引用文:
Wikipedia:百科事典向け写真撮影のガイド/がんばっても無理
写真も、それ以外の行為一般同様、頑張ったからと言って上手く撮影できるとは限りません。その理由は様々ですが「カメラやレンズの選択が不適切」、「撮影技術や撮影知識の不足」、「センスの悪さ」、「ライティングが不適切」などが主なものでしょうか。お金をかければカメラ本体やレンズなどいい機材が手に入りますが、趣味なら趣味とお金の出せる範囲で、割り切って楽しむことも大事です。
その場で持っている機材の特性や撮影のウデから、努力ではどうにもならないのを知ることも、写真撮影では重要です。撮影対象によっては、プロなどやれる人に任せ、無理なものは無理と諦めましょう。
以下に、撮影困難な事例を示しますが、網羅的なものではありません。
対象・物体・被写体 (object) による制約
[編集]明暗差の大きいとき
[編集]この写真は、明暗差が激しいものです。

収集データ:

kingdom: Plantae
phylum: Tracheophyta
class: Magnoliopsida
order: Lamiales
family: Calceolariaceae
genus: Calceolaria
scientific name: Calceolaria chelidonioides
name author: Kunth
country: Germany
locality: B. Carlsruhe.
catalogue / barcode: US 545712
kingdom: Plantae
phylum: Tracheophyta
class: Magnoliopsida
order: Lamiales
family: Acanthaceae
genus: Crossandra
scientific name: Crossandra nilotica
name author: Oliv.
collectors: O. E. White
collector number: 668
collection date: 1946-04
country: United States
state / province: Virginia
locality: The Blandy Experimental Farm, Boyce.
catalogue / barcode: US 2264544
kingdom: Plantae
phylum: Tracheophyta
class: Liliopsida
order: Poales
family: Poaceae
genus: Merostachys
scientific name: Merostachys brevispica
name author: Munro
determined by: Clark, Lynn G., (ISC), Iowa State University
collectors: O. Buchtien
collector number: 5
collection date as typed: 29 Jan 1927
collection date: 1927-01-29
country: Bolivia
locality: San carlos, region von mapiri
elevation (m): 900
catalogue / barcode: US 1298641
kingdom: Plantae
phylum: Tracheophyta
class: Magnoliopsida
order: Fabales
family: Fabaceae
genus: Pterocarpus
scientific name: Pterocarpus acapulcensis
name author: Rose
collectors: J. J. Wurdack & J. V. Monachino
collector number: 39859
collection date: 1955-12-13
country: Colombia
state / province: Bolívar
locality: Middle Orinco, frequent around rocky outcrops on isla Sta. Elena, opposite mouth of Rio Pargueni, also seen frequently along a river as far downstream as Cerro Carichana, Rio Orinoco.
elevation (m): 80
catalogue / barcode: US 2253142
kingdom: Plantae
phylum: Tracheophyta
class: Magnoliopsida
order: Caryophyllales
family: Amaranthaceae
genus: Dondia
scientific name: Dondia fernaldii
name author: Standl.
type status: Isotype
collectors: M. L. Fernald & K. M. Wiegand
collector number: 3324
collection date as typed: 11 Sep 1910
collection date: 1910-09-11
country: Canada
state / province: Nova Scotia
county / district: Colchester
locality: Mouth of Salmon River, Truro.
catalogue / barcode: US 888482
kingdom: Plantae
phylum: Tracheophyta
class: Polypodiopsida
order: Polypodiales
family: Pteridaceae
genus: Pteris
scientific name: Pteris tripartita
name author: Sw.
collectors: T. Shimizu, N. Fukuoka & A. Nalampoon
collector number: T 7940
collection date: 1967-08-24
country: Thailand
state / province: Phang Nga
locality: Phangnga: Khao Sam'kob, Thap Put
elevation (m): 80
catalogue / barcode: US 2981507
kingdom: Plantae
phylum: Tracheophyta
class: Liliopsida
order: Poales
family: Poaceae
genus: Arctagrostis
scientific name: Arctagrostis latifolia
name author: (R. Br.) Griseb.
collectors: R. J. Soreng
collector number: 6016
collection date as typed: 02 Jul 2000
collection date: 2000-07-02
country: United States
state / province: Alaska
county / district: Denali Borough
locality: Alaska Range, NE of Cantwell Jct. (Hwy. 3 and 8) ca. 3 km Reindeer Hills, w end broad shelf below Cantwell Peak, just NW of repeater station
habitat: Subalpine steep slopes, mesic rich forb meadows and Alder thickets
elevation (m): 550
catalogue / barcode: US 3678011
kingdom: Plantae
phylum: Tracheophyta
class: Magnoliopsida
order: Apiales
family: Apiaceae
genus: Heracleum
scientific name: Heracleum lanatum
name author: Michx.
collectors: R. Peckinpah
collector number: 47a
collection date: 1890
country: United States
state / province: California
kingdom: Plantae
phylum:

課題内容 1: 写真撮影のガイドの引用文を2文に要約してください。
課題内容 2: 写真撮影のガイドの引用文を、最後の文の後から書き継げ。
収集データは使わなくてよい。

想定される回答 1: 写真は頑張っても上手く撮れるとは限らず、主な理由としてカメラやレンズの選択が不適切なこと、撮影技術や知識の不足、センスの悪さ、不適切なライティングが挙げられている。持っている機材の特性や自分の腕では努力でどうにもならない場合があると知り、無理なものはプロなどに任せて諦めることも重要だとされる。

想定される回答 2:
フィルムのカメラも、肉眼と比べると、明暗差に対する限界はあります。デジタルカメラの場合は、その限界がはるかに厳しいです。非常に明るいものと暗いものが同時に画面にはいるような構図の場合、明るいところが真っ白になる(「飛ぶ」といいます)、暗いところが真っ黒になる(「つぶれる」といいます)、といった現象が生じます。また、明るいところから暗いところに光がまわりこみぼやけたように広がる、ということもしばしばあります。
逆光
[編集]これは逆光で無理に撮影した写真です。逆光はふつう明暗差も大きいので難易度は高いものです。神社の木立ちの中にあり木陰になってしまっている神殿を撮影しようとしたところ、空がはいってしまいました。
こういった場合は、明るい部分か暗い部分のどちらかを切り捨てるか、あきらめるかしかありません。また、構図の上での工夫する余地があれば、明るい部分か暗い部分のどちらかが画面に占める割合を減らすといった対策もあります。
これも逆光で無理に撮影した写真です。このように撮影するとつぶれてしまい、影の情報が引き出せません。
一般にカメラは逆光に弱いと言えます。逆光の場合、風景の大半は日影になっていますから、明暗差が大きい例と似た問題がさらに極端に表れます。これは、歩いて逆光の悪影響が少しでも少ない場所を探すか、時間を変えて再度撮影にトライするかくらいしか、逃げ道がありません。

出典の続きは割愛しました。